Geceleri leptin hormonunun en fazla salgılandığı saatler 02-05 arasıdır. Akşam geç yemek yenmediğinde leptin hormonunun salgılanmasını da sağlamış olur. Bu hormonun en iyi salgılandığı zaman, rahat ve derin uyku anlarıdır. Sık sık bir şeyler atıştırmamız sonucunda, insülin hormonunun sürekli olarak salgılanması Leptin hormonunun da sürekli olarak salgılanmasına neden olur. İnsülin ve Leptin hormonlarının dolaşımda uzun süre yüksek olarak kalması, bütün dokularda bulanan insülin ve Leptin hormonlarının komutlarını algılayacak olan hücrelerin, bu hormonların komutlarını işitemez hale gelmesine neden olur. Bunun sonucu Leptin hormonu pankreasta bulunan hücrelere etki edemez ve insülinin salgılanmasını engelleyemez.

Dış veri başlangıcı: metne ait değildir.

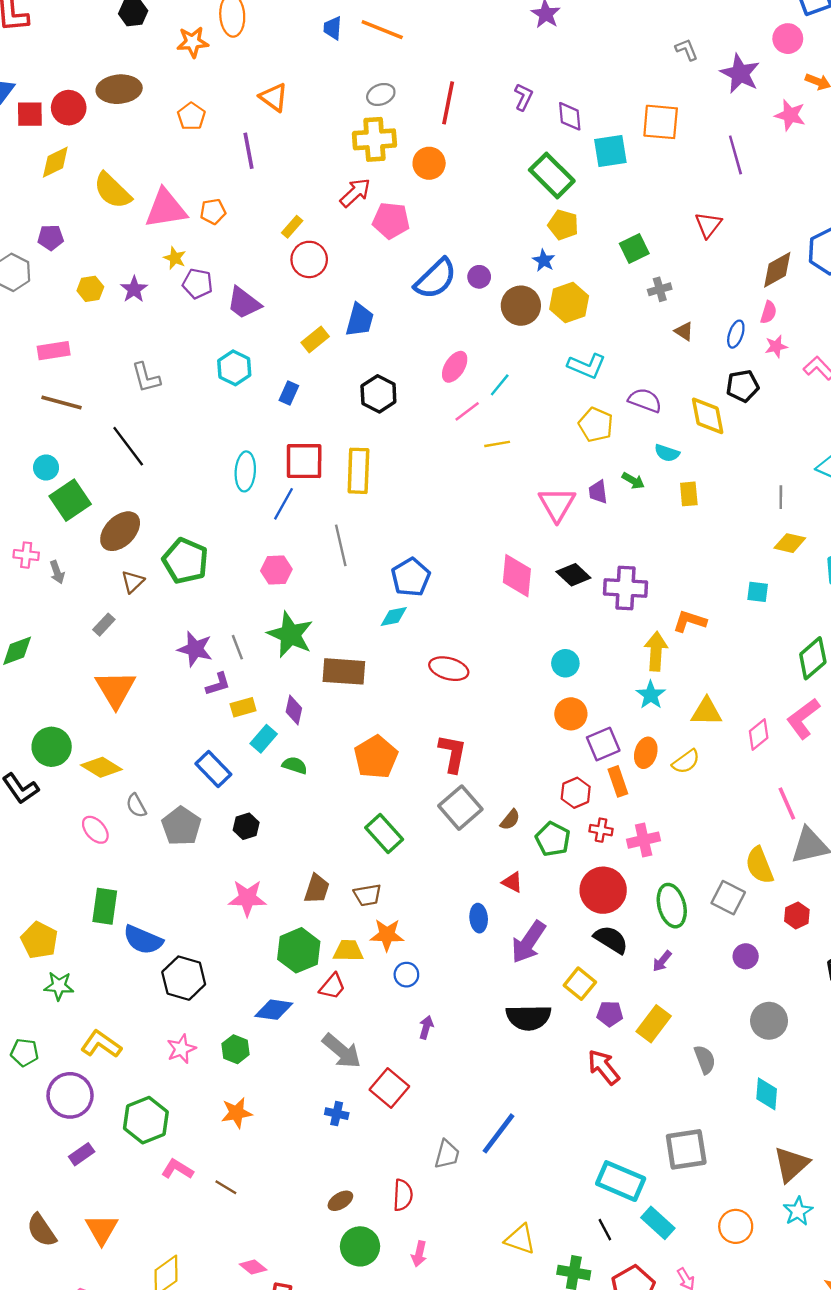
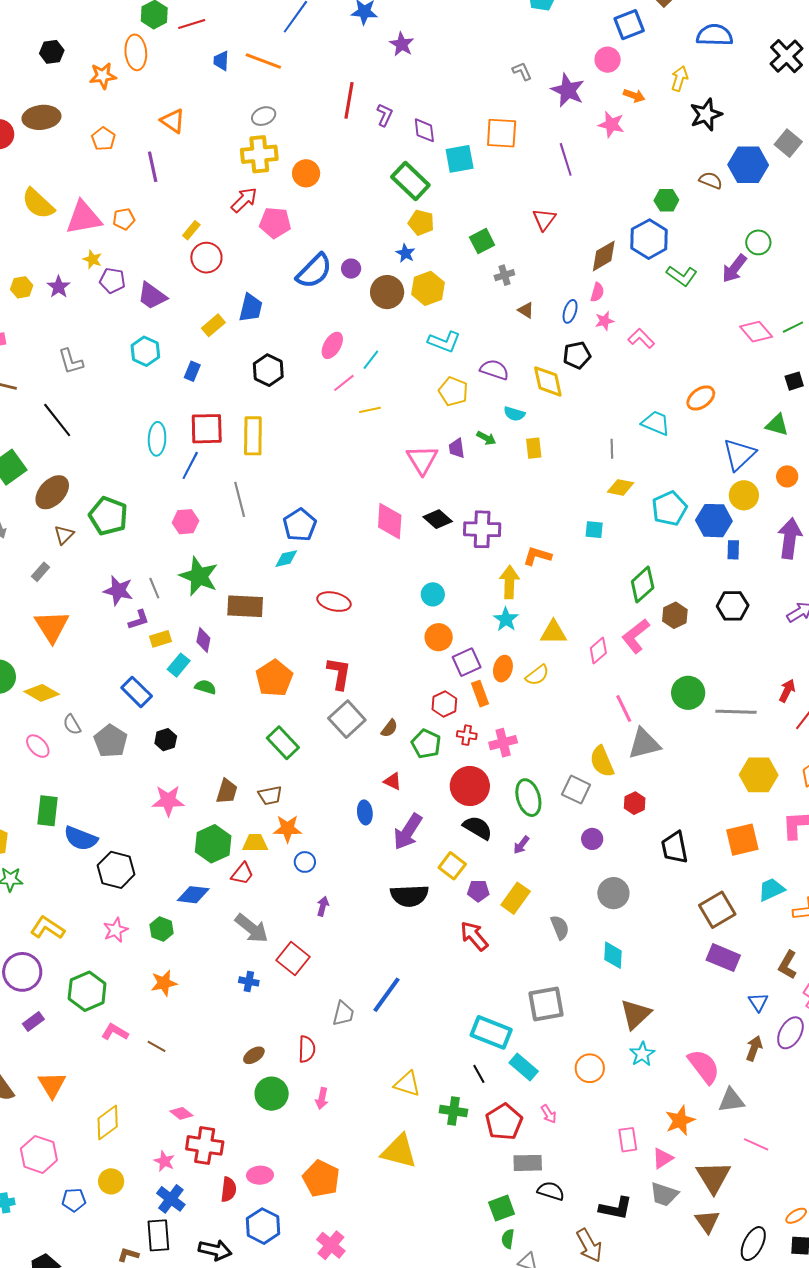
red line: (448, 103) -> (349, 100), moved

Leptin hormonunun mesajını algılayamayan pankreas hücreleri insülin salgılamaya ara vermeden devam edeceğinden yağların depolanması sürekli olarak devam edecektir. Bu duruma bilimsel olarak “insülin ve Leptin direnci” adı veriliyor. Diğer bir deyişle “Hiperinsülinemik hastalık” diyoruz. İnsülin ve Leptin direnci olan kişiler sık sık acıkır ve devamlı olarak “acıkma” ya da “doyamama” korkusu içinde yaşarlar.